## Required action
Write out each entry below exactly. Do not include the images.

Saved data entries
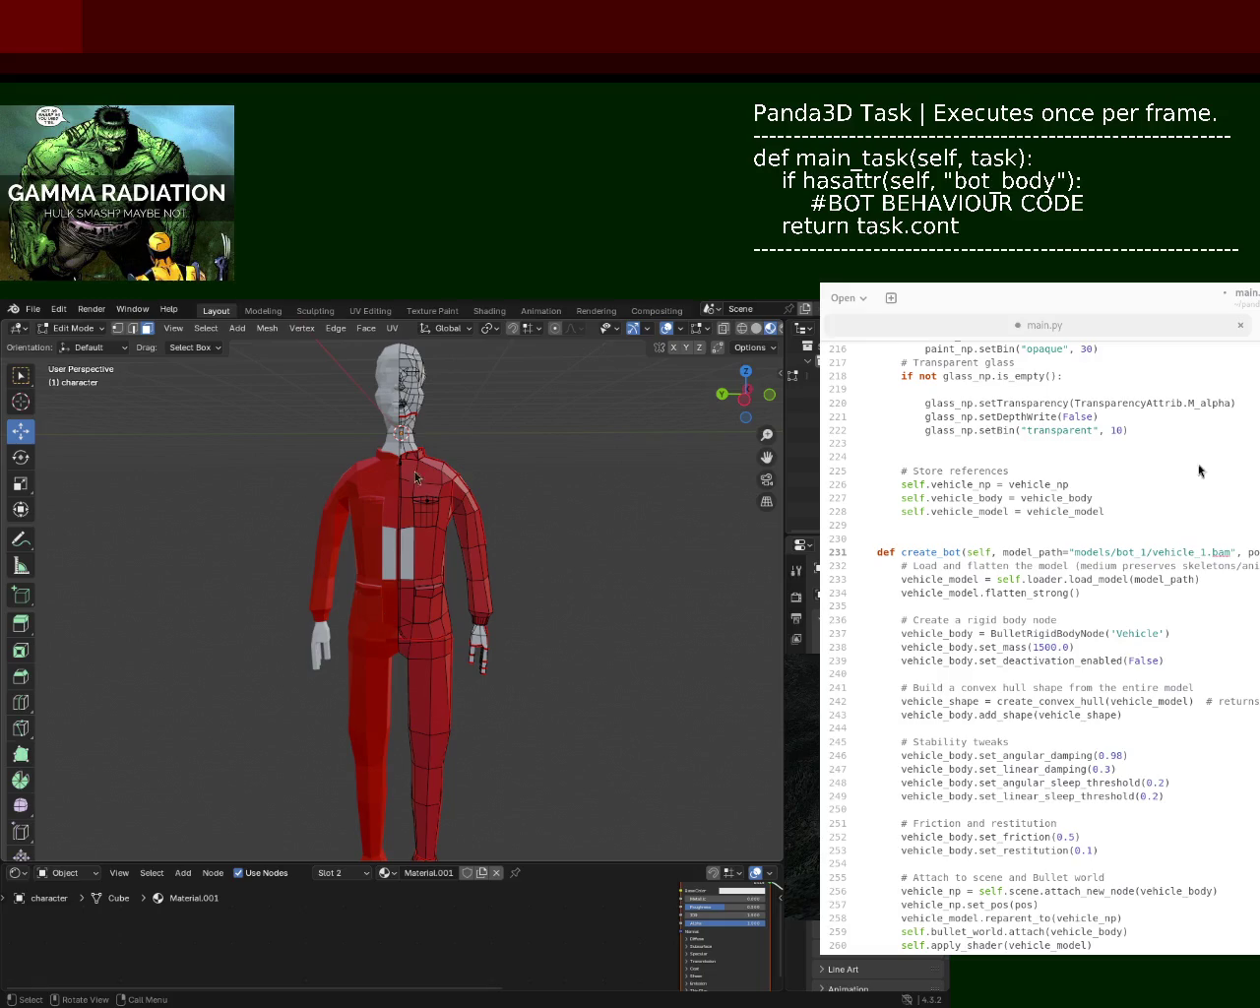
{"action": "mouse_move", "coordinate": [447, 422]}
{"action": "middle_mouse_down", "text": "ctrl"}
{"action": "mouse_move", "coordinate": [438, 382]}
{"action": "mouse_move", "coordinate": [462, 595]}
{"action": "mouse_move", "coordinate": [505, 531]}
{"action": "mouse_move", "coordinate": [430, 568]}
{"action": "mouse_move", "coordinate": [258, 517]}
{"action": "mouse_move", "coordinate": [447, 509]}
{"action": "mouse_move", "coordinate": [433, 551]}
{"action": "middle_mouse_up", "text": "ctrl"}
{"action": "scroll", "coordinate": [423, 580], "scroll_direction": "down", "scroll_amount": 5}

## Task response
{"action": "mouse_move", "coordinate": [447, 422]}
{"action": "middle_mouse_down", "text": "ctrl"}
{"action": "mouse_move", "coordinate": [438, 382]}
{"action": "mouse_move", "coordinate": [462, 595]}
{"action": "mouse_move", "coordinate": [505, 531]}
{"action": "mouse_move", "coordinate": [430, 568]}
{"action": "mouse_move", "coordinate": [258, 517]}
{"action": "mouse_move", "coordinate": [447, 509]}
{"action": "mouse_move", "coordinate": [433, 551]}
{"action": "middle_mouse_up", "text": "ctrl"}
{"action": "scroll", "coordinate": [423, 580], "scroll_direction": "down", "scroll_amount": 5}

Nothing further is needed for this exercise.